_Task instructions_
Every entry must be echoed exactly.

Stored data entries:
*-*-*

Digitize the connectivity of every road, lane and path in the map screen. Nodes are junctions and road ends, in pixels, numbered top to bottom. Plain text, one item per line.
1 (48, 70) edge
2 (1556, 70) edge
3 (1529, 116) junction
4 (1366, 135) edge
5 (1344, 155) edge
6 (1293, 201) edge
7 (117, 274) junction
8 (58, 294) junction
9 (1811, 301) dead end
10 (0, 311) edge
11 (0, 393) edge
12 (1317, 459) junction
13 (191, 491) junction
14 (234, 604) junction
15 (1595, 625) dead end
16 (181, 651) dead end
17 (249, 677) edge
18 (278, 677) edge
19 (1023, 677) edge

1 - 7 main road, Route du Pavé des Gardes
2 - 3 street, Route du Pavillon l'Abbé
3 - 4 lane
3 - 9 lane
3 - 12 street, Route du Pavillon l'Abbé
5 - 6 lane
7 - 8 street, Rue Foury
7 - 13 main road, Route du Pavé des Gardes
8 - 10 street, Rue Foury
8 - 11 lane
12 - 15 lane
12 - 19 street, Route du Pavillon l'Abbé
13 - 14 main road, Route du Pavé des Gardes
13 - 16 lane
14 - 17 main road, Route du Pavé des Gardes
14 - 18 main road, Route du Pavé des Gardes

*-*-*

_Answer to the problem_
Digitize the connectivity of every road, lane and path in the map screen. Nodes are junctions and road ends, in pixels, numbered top to bottom. Plain text, one item per line.
1 (48, 70) edge
2 (1556, 70) edge
3 (1529, 116) junction
4 (1366, 135) edge
5 (1344, 155) edge
6 (1293, 201) edge
7 (117, 274) junction
8 (58, 294) junction
9 (1811, 301) dead end
10 (0, 311) edge
11 (0, 393) edge
12 (1317, 459) junction
13 (191, 491) junction
14 (234, 604) junction
15 (1595, 625) dead end
16 (181, 651) dead end
17 (249, 677) edge
18 (278, 677) edge
19 (1023, 677) edge

1 - 7 main road, Route du Pavé des Gardes
2 - 3 street, Route du Pavillon l'Abbé
3 - 4 lane
3 - 9 lane
3 - 12 street, Route du Pavillon l'Abbé
5 - 6 lane
7 - 8 street, Rue Foury
7 - 13 main road, Route du Pavé des Gardes
8 - 10 street, Rue Foury
8 - 11 lane
12 - 15 lane
12 - 19 street, Route du Pavillon l'Abbé
13 - 14 main road, Route du Pavé des Gardes
13 - 16 lane
14 - 17 main road, Route du Pavé des Gardes
14 - 18 main road, Route du Pavé des Gardes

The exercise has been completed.